Circula uma historieta romântica de que o ingênuo presidente teria sido enganado pelos malvados generais e que não sabia que os veteranos, seus mais antigos eleitores, seriam prejudicados por uma lei que ele mesmo assinou. Contrariando essa narrativa, os fatos indicam que, sim, ele sabia dos prejuízos, já que lhe foi entregue em mãos por um vereador militar um documento com todos os problemas decorrentes da promulgação da lei. A lógica seguida até aqui forçosamente indica que ele também se sentiu ameaçado pela vigilância dos praças, que em última análise poderia ter sabotado a segunda parte do plano, isto é, recompensar os que o tiraram das sombras do Congresso para os holofotes do Alvorada. Não há engano. Ele compartilha do mesmo sentimento dos oficiais, não porque tenha sido um deles, mas simplesmente porque os veteranos, ousando questionar a lisura da lei, estiveram bem próximos de frustrar o seu plano pessoal de poder. Segundo esse sentimento, nem ele nem os militares da cúpula alimentam o mínimo desejo de mudar a lei.
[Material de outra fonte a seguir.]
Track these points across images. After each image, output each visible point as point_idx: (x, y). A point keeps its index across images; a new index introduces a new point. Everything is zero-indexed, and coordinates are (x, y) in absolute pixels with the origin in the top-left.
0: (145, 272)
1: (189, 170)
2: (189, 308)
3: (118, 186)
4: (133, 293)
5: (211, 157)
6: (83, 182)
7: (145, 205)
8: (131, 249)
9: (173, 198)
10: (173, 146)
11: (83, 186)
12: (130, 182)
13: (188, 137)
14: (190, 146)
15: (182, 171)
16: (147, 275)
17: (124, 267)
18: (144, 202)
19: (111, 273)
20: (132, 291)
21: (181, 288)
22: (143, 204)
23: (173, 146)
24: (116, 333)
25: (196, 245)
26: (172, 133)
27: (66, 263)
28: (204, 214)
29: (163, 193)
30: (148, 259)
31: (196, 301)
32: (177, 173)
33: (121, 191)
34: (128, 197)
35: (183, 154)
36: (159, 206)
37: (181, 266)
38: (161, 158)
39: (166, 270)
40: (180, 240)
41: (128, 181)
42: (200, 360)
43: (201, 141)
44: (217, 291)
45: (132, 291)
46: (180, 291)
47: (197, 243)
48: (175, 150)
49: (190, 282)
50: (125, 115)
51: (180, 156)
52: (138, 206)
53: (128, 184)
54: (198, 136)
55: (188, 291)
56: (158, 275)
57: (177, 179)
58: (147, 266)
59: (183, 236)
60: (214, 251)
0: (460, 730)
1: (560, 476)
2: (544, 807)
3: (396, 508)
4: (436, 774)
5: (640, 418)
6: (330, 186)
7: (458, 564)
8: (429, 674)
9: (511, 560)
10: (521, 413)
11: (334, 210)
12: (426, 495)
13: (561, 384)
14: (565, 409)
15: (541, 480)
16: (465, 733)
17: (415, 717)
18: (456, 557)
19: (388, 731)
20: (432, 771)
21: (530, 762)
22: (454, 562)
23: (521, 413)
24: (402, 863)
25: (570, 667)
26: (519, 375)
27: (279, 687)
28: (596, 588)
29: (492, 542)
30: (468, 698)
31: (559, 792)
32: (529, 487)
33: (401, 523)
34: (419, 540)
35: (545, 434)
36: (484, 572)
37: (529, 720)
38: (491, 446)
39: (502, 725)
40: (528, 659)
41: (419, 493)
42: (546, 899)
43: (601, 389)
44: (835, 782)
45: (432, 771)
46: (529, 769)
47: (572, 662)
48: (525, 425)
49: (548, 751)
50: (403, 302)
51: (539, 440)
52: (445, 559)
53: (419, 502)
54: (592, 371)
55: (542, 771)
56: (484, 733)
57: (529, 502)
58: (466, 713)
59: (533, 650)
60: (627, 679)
Aos que vivem de nutrir teorias fantasiosas sobre mitos presidenciais, unicórnios comunistas e o tosco lema “ruim com ele, pior sem ele”, esta recapitulação é necessária. A esses que ‒ contrariando todo sentimento de camaradagem honrada e sanidade mental que costumavam ser essenciais aos bons militares ‒ insistem em distorcer um passado tão recente e que deixou a marca profunda da traição em todos os veteranos, vai um aviso: este presidente vai passar, promessas de cargos também, todo o castelo de cartas fundados na mentira ruirá. Restará apenas uma situação financeira pior do que já existia para os militares da base e a lembrança dos que, igualmente traídos, trabalharam para perpetuar a traição ao desacreditar os fatos e de maneira abjeta igualaram-se ao único culpado.